Like most of the Western media, Ha'aretz has done a very poor job of covering the events that transpired in Lebanon last week. With Hizbullah having imposed a de facto blackout early on in its coup attempt, few people inside or outside the country were in a position to gain a sense of what was happening on the ground. Hizbullah's own media war has added to the confusion, so that it is not at all clear who won, if anyone. Thus, I was more than a little annoyed by the coverage of Zvi Barel, who seems to have bought the line that Hizbullah scored a major victory:
Sad and tired, wearing shabby clothes and with tears in his eyes, Druze leader Walid Jumblatt stood on the veranda of his luxurious home in Beirut's Clemenceau neighborhood and explained his decision to television viewers. A few hours before the interview, he had called his political rival, Talal Arsalan, and asked him to coordinate with Hezbollah leader Sheikh Hassan Nasrallah the cessation of the fighting in Mount Lebanon, Aley, Chouf and the Maten region, the power centers of the Druze. In return, Jumblatt ordered his people to lay down their arms and hand them over to the Lebanese Army. Within the framework of the well-planned battle Hezbollah is conducting with the aim of changing the balance of power in Lebanon, the Mount Lebanon struggle, involving rival Druze families, might constitute Nasrallah's most important victory.

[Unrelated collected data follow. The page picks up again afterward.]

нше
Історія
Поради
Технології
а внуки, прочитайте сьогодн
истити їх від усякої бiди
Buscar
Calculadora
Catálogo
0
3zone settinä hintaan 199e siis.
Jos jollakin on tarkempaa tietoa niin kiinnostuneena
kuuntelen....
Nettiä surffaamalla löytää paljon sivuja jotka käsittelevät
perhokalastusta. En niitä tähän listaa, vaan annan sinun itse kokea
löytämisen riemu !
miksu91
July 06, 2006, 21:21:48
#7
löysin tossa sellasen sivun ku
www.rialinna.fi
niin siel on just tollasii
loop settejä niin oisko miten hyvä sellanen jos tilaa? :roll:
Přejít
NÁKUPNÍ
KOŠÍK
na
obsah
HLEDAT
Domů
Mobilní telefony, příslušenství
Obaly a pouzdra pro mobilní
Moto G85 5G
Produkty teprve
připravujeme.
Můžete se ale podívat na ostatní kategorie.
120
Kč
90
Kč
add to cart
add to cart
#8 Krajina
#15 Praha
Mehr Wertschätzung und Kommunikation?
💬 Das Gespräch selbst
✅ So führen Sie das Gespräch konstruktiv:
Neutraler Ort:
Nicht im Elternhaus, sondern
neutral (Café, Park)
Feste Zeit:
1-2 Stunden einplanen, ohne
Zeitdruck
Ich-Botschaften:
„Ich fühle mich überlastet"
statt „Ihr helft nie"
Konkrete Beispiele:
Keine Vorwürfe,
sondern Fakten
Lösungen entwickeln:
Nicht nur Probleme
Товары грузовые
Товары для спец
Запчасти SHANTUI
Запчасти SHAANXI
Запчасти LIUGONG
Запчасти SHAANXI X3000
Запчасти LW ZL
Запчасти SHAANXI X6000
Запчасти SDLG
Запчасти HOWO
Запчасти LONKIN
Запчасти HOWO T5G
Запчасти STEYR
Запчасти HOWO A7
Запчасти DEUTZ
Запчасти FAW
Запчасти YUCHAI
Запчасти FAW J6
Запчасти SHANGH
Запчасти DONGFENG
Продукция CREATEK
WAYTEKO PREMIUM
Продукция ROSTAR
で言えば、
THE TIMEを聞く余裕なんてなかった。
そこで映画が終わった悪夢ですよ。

Contrast this with Tony Badran's (fiery) analysis over at Across the Bay:
Hezbollah had another thing coming. For three days of intensive fighting in the Shouf, and contrary to the lying info ops and disinformation of Hezbollah water carriers like this clueless Hezbollah willful tool (on whose propaganda for Hezbollah I've written in the past and will soon be ripping to shreds once again), not a single village in the Shouf fell to Hezbollah. Not Niha, like that Hezbollah watercarrier MacLeod wrote, not anything.
Quite the contrary. According to the PSP and other local sources, more than three dozen Hezbollah fighters were killed and a number of their vehicles were destroyed. The fact that they had to introduce artillery and vehicles (mounted with heavy machine guns, like so, and recoilless rifles, like so) only showed that they could not make advances into the villages.
Not just that, but Hezbollah's attack has led Talal Arslan's fighters to switch and fight alongside the PSP against Hezbollah, undermining Hezbollah's tiny Druze ally -- which is precisely why Jumblat put him in the forefront from the get go (it was not, as shrill commentators and dishonest flacks read it, a sign of "weakness." It was a shrewed move by a master tactician.).
At the end of the day, the PSP maintained control of the strategic hills of the Barouk to the east and Ras al-Jabal west of Aley, overlooking the Dahiyeh.